The team’s findings may guide the search for new superconductors that can operate at conditions closer to room temperature, and pave the path for real-world, energy-saving applications such as power lines or energy storage devices.

Bringing elusive particles to the surface

A research team led by scientists at Oak Ridge National Laboratory and University of Tennessee confirmed magnetic signatures likely related to elusive particles called Majorana fermions. First theorized in 1937 by physicist Ettore Majorana, these particles—unlike electrons or protons who have antiparticle counterparts with equal but opposite charges—are their own antiparticle and have no charge. And, unlike electrons and protons, they do not exist outside of the material.

Majorana fermions could be the basis for a quantum bit in quantum computers. By synthesizing a large, high-quality single crystal of the material alpha-ruthenium trichloride, Moore Foundation grantee David Mandrus and colleagues were able to observe directly the quantum nature of this system using neutron scattering experiments. Mandrus is an EPiQS materials synthesis investigator and a professor of materials science and engineering at University of Tennessee.

The findings, published in Science, reveal in unprecedented detail new insights into an unusual magnetic state called a quantum spin liquid. In this state, the magnetic moments, or spins, associated with electrons are disordered, like molecules in a liquid, but at the same time strongly interconnected—they share the same quantum state. One consequence of this behavior is the occurrence of ‘emergent’ Majorana fermions in the system.

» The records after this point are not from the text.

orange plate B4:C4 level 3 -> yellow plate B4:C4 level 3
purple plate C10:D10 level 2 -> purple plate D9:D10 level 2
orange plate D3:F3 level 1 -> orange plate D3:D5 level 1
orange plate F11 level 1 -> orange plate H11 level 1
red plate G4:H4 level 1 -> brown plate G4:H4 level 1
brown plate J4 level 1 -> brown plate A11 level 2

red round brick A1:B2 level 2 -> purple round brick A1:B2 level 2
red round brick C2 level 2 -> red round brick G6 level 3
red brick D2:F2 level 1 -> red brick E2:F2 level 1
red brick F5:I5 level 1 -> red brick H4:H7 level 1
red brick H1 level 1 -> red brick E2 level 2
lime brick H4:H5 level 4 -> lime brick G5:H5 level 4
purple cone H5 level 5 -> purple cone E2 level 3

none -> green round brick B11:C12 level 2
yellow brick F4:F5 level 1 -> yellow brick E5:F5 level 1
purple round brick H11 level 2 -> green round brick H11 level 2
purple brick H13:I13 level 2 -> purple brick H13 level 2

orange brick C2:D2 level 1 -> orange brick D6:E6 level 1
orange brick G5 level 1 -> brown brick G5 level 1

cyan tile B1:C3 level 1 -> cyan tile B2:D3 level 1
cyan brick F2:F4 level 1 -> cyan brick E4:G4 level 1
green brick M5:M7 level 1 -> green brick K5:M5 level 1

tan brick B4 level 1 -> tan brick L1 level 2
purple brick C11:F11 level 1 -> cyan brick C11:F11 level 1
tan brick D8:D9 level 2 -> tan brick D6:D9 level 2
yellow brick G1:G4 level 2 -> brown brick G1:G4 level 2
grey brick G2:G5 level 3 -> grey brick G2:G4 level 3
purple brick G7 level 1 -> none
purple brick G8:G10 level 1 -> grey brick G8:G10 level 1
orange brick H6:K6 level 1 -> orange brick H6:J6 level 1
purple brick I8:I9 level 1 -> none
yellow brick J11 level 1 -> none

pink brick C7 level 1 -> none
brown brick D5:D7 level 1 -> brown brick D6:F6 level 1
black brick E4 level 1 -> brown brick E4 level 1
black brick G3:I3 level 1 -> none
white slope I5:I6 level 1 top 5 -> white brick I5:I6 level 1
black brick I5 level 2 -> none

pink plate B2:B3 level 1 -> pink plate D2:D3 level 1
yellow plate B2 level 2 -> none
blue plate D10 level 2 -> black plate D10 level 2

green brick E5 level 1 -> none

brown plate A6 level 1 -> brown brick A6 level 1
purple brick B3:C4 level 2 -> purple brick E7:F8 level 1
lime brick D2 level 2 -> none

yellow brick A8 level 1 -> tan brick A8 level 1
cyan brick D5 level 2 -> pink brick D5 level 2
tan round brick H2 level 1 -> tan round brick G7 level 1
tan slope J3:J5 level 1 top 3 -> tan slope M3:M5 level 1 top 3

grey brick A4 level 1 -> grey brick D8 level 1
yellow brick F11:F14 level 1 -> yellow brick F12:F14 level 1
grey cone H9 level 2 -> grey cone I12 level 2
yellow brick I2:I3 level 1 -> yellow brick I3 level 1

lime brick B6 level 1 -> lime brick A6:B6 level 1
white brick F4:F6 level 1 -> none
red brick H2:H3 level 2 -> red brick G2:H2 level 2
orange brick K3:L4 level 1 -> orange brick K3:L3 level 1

“If we can understand these magnetic excitations in detail, then we will be one step closer to finding a material that would enable us to pursue the ultimate dream of quantum computation,” said lead author Arnab Banerjee, a postdoctoral researcher at Oak Ridge National Laboratory.  

Changing behavior of electrons

In another study, EPiQS experimental investigator Pablo Jarillo-Herrero and colleagues at Massachusetts Institute of Technology found that a flake of graphene – a sheet of carbon only one atom thick – when brought in close proximity with two superconducting materials, can inherit some of those materials’ superconducting qualities. When graphene is sandwiched between superconductors, its electronic state changes dramatically.

Jarillo-Herrero and his colleagues found that electrons in graphene, which normally behave as individual, scattering particles, instead pair up with holes (the absence of electrons in an orbital) in so-called Andreev states when they are placed in proximity to superconducting materials. These states allow graphene to carry an electric current that flows without dissipating energy. Andreev states have been observed only in a handful of systems, such as silver wires, and never in a two-dimensional material such as graphene.

To study this effect, the team of researchers synthesized a hybrid nanostructure by exfoliating a very thin flake of graphene, just a few hundred nanometers wide, from a larger chunk of graphite. They placed this flake on a small platform made from a crystal of boron nitride overlaying a sheet of graphene. On either end of the graphene flake, they placed an electrode made from aluminum, which becomes a superconductor at low temperatures.

Their findings, published in Nature Physics, are the first investigation of Andreev states in a two-dimensional material. Down the road, the researchers’ graphene ‘sandwich’ platform may be another way to explore Majorana fermions, which are thought to sometimes arise from Andreev states.

“Our strategy is to provide support to a group of outstanding scientists to pursue discovery-driven research without many constraints,” added Pejakovic. “We aim to strengthen the bond between materials synthesis, theory and experimental efforts at leading academic institutions. These connections generate a synergistic effect that helps accelerate materials discovery for a wide range of potential applications.”